[Supplied data]
****************

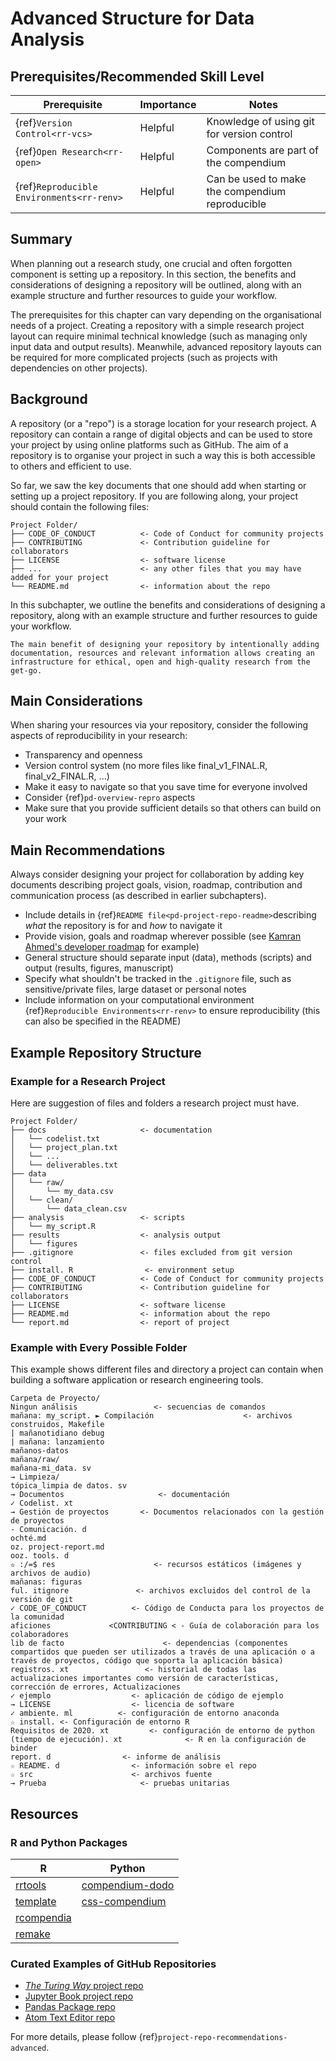 # Advanced Structure for Data Analysis

## Prerequisites/Recommended Skill Level

| Prerequisite                                    | Importance | Notes                                           |
| ----------------------------------------------- | ---------- | ----------------------------------------------- |
| {ref}`Version Control<rr-vcs>`            | Helpful    | Knowledge of using git for version control      |
| {ref}`Open Research<rr-open>`             | Helpful    | Components are part of the compendium           |
| {ref}`Reproducible Environments<rr-renv>` | Helpful    | Can be used to make the compendium reproducible |

## Summary

When planning out a research study, one crucial and often forgotten component is setting up a repository. In this section, the benefits and considerations of designing a repository will be outlined, along with an example structure and further resources to guide your workflow.

The prerequisites for this chapter can vary depending on the organisational needs of a project. Creating a repository with a simple research project layout can require minimal technical knowledge (such as managing only input data and output results). Meanwhile, advanced repository layouts can be required for more complicated projects (such as projects with dependencies on other projects).

## Background

A repository (or a "repo") is a storage location for your research project. A repository can contain a range of digital objects and can be used to store your project by using online platforms such as GitHub. The aim of a repository is to organise your project in such a way this is both accessible to others and efficient to use.

So far, we saw the key documents that one should add when starting or setting up a project repository. If you are following along, your project should contain the following files:

```
Project Folder/
├── CODE_OF_CONDUCT          <- Code of Conduct for community projects
├── CONTRIBUTING             <- Contribution guideline for collaborators
├── LICENSE                  <- software license
├── ...                      <- any other files that you may have added for your project
└── README.md                <- information about the repo
```

In this subchapter, we outline the benefits and considerations of designing a repository, along with an example structure and further resources to guide your workflow.

```{note}
The main benefit of designing your repository by intentionally adding documentation, resources and relevant information allows creating an infrastructure for ethical, open and high-quality research from the get-go.
```

## Main Considerations

When sharing your resources via your repository, consider the following aspects of reproducibility in your research:

- Transparency and openness
- Version control system (no more files like final_v1_FINAL.R, final_v2_FINAL.R, ...)
- Make it easy to navigate so that you save time for everyone involved
- Consider {ref}`pd-overview-repro` aspects
- Make sure that you provide sufficient details so that others can build on your work

## Main Recommendations

Always consider designing your project for collaboration by adding key documents describing project goals, vision, roadmap, contribution and communication process (as described in earlier subchapters).
- Include details in {ref}`README file<pd-project-repo-readme>`describing _what_ the repository is for and _how_ to navigate it
- Provide vision, goals and roadmap wherever possible (see [Kamran Ahmed's developer roadmap](https://github.com/kamranahmedse/developer-roadmap) for example)
- General structure should separate input (data), methods (scripts) and output (results, figures, manuscript)
- Specify what shouldn't be tracked in the `.gitignore` file, such as sensitive/private files, large dataset or personal notes
- Include information on your computational environment {ref}`Reproducible Environments<rr-renv>` to ensure reproducibility (this can also be specified in the README)

## Example Repository Structure

### Example for a Research Project

Here are suggestion of files and folders a research project must have.

```
Project Folder/
├── docs                     <- documentation
│   └── codelist.txt 
│   └── project_plan.txt
│   └── ...
│   └── deliverables.txt
├── data
│   └── raw/
│       └── my_data.csv
│   └── clean/
│       └── data_clean.csv
├── analysis                 <- scripts
│   └── my_script.R
├── results                  <- analysis output     
│   └── figures
├── .gitignore               <- files excluded from git version control 
├── install. R                <- environment setup
├── CODE_OF_CONDUCT          <- Code of Conduct for community projects
├── CONTRIBUTING             <- Contribution guideline for collaborators
├── LICENSE                  <- software license
├── README.md                <- information about the repo
└── report.md                <- report of project
```

### Example with Every Possible Folder

This example shows different files and directory a project can contain when building a software application or research engineering tools.

```
Carpeta de Proyecto/                        
Ningun análisis                 <- secuencias de comandos
mañana: my_script. ► Compilación                    <- archivos construidos, Makefile
| mañanotidiano debug
| mañana: lanzamiento
mañanos-datos
mañana/raw/
mañana-mi_data. sv
→ Limpieza/
tópica_limpia de datos. sv
→ Documentos                     <- documentación
✓ Codelist. xt 
→ Gestión de proyectos       <- Documentos relacionados con la gestión de proyectos
- Comunicación. d
ochté.md
oz. project-report.md
ooz. tools. d
✫ :/=$ res                      <- recursos estáticos (imágenes y archivos de audio)
mañanas: figuras
ful. itignore               <- archivos excluidos del control de la versión de git 
✓ CODE_OF_CONDUCT          <- Código de Conducta para los proyectos de la comunidad
aficiones             <CONTRIBUTING < - Guía de colaboración para los colaboradores
lib de facto                      <- dependencias (componentes compartidos que pueden ser utilizados a través de una aplicación o a través de proyectos, código que soporta la aplicación básica)
registros. xt                 <- historial de todas las actualizaciones importantes como versión de características, corrección de errores, Actualizaciones
✓ ejemplo                  <- aplicación de código de ejemplo
→ LICENSE                  <- licencia de software
✓ ambiente. ml          <- configuración de entorno anaconda   
☆ install. <- Configuración de entorno R
Requisitos de 2020. xt         <- configuración de entorno de python
(tiempo de ejecución). xt              <- R en la configuración de binder
report. d                <- informe de análisis
☆ README. d                <- información sobre el repo
☆ src                      <- archivos fuente
→ Prueba                     <- pruebas unitarias  
```

## Resources

### R and Python Packages

| R                                                                 | Python                                                       |
| ----------------------------------------------------------------- | ------------------------------------------------------------ |
| [rrtools](https://annakrystalli.me/rrresearch/10_compendium.html) | [compendium-dodo](https://pypi.org/project/compendium-dodo/) |
| [template](https://github.com/Pakillo/template)                   | [css-compendium](https://pypi.org/project/ccs-compendium/)   |
| [rcompendia](https://github.com/FRBCesab/rcompendium)             |                                                              |
| [remake](https://github.com/richfitz/remake)                      |                                                              |

### Curated Examples of GitHub Repositories

- [_The Turing Way_ project repo](https://github.com/alan-turing-institute/the-turing-way)
- [Jupyter Book project repo](https://github.com/executablebooks/jupyter-book)
- [Pandas Package repo](https://github.com/pandas-dev/pandas)
- [Atom Text Editor repo](https://github.com/atom/atom)

For more details, please follow {ref}`project-repo-recommendations-advanced`.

****************

Each line from the one containing "- [Atom Text" through the end of the material must be output exactly, and no other line.

- [Atom Text Editor repo](https://github.com/atom/atom)

For more details, please follow {ref}`project-repo-recommendations-advanced`.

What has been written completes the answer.